The backend services are TypeScript and Rust, the real-time infrastructure is Erlang/OTP, and performance-sensitive parts of the stack tend to be Rust. We expect platform work to include ownership. If you ship a deploy pipeline, the rollback story matters. If an alert pages the team, the next step is to make the system clearer or more reliable, not just acknowledge the alert.

What you would actually be doing

  • Keeping CI/CD reliable, repeatable, and reversible
  • Running container orchestration, deploys, rollbacks, migrations, and the operational details around them
  • Tuning and recovering production databases, relational and wide-column, including during incidents
  • Operating the real-time path, which runs on Erlang/OTP: WebSocket fan-out, voice media servers and SFUs, TURN and STUN, and edge points of presence
  • Building reliability targets, capacity plans, and alerts that still mean something a month later
  • Making metrics, logs, traces, and dashboards useful before an incident
  • Writing runbooks that are accurate when someone needs them under pressure
  • Investigating performance problems across services, queues, storage, and networks
  • Owning secrets, certificates, DNS, TLS, and the security basics that keep production healthy
  • Running post-incident reviews and following through on the action items

Most of this ships as visible commits in the public repo, so clear changes and clear explanations matter.

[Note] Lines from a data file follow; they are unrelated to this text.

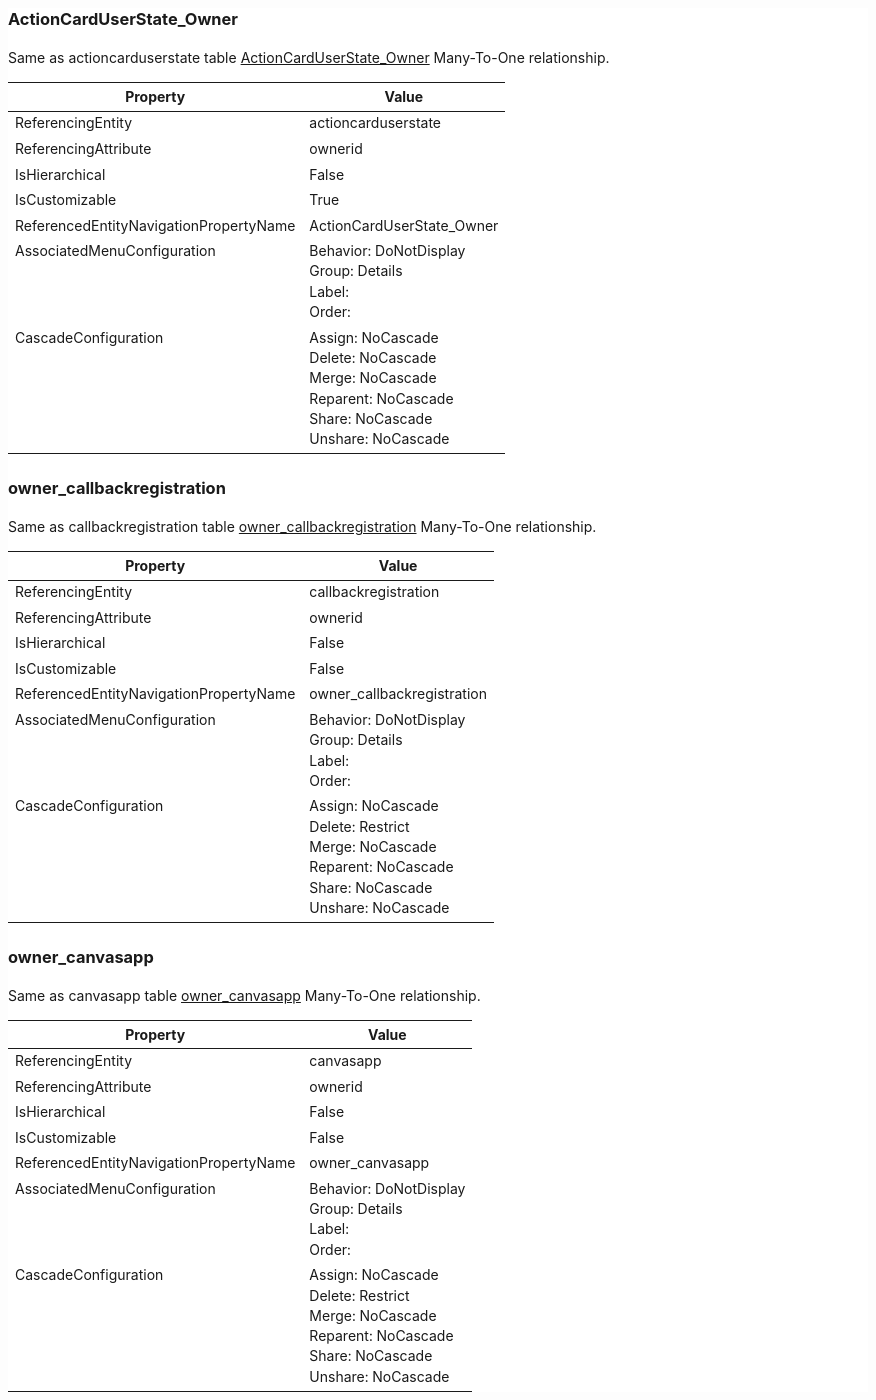 
### <a name="BKMK_ActionCardUserState_Owner"></a> ActionCardUserState_Owner

Same as actioncarduserstate table [ActionCardUserState_Owner](actioncarduserstate.md#BKMK_ActionCardUserState_Owner) Many-To-One relationship.

|Property|Value|
|--------|-----|
|ReferencingEntity|actioncarduserstate|
|ReferencingAttribute|ownerid|
|IsHierarchical|False|
|IsCustomizable|True|
|ReferencedEntityNavigationPropertyName|ActionCardUserState_Owner|
|AssociatedMenuConfiguration|Behavior: DoNotDisplay<br />Group: Details<br />Label: <br />Order: |
|CascadeConfiguration|Assign: NoCascade<br />Delete: NoCascade<br />Merge: NoCascade<br />Reparent: NoCascade<br />Share: NoCascade<br />Unshare: NoCascade|


### <a name="BKMK_owner_callbackregistration"></a> owner_callbackregistration

Same as callbackregistration table [owner_callbackregistration](callbackregistration.md#BKMK_owner_callbackregistration) Many-To-One relationship.

|Property|Value|
|--------|-----|
|ReferencingEntity|callbackregistration|
|ReferencingAttribute|ownerid|
|IsHierarchical|False|
|IsCustomizable|False|
|ReferencedEntityNavigationPropertyName|owner_callbackregistration|
|AssociatedMenuConfiguration|Behavior: DoNotDisplay<br />Group: Details<br />Label: <br />Order: |
|CascadeConfiguration|Assign: NoCascade<br />Delete: Restrict<br />Merge: NoCascade<br />Reparent: NoCascade<br />Share: NoCascade<br />Unshare: NoCascade|


### <a name="BKMK_owner_canvasapp"></a> owner_canvasapp

Same as canvasapp table [owner_canvasapp](canvasapp.md#BKMK_owner_canvasapp) Many-To-One relationship.

|Property|Value|
|--------|-----|
|ReferencingEntity|canvasapp|
|ReferencingAttribute|ownerid|
|IsHierarchical|False|
|IsCustomizable|False|
|ReferencedEntityNavigationPropertyName|owner_canvasapp|
|AssociatedMenuConfiguration|Behavior: DoNotDisplay<br />Group: Details<br />Label: <br />Order: |
|CascadeConfiguration|Assign: NoCascade<br />Delete: Restrict<br />Merge: NoCascade<br />Reparent: NoCascade<br />Share: NoCascade<br />Unshare: NoCascade|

What makes someone good at this

  • You have spent real time in infrastructure, platform engineering, SRE, or production operations
  • You are at home in Linux and a terminal, and comfortable with containers and deployment automation
  • You understand distributed systems and the failure modes that come with them
  • You have a working relationship with observability tools and the patience to make them useful
  • When something breaks, you can separate evidence from guesses and move the team toward a fix

Other things we would be glad to see

  • Experience operating Erlang/OTP in production, or another actor runtime such as Elixir or Akka
  • Reproducible build systems such as Nix
  • Reading or writing Rust and TypeScript comfortably, since that is most of what you would be running
  • S3-compatible object storage, CDN configuration, or experience delivering large amounts of media
  • Real-time infrastructure depth: WebRTC, SFUs, media servers, and the specific patience they require
  • The kind of network debugging where the answer turns out, once again, to be certificates
  • On-call experience, especially the kind that left the system better than you found it

Who you would work with

You would work alongside the engineers building the app, and with support, safety, and legal whenever an infrastructure decision affects users, policy, or compliance. Small team, real ownership, and a strong bias toward fixing causes rather than learning to live with symptoms.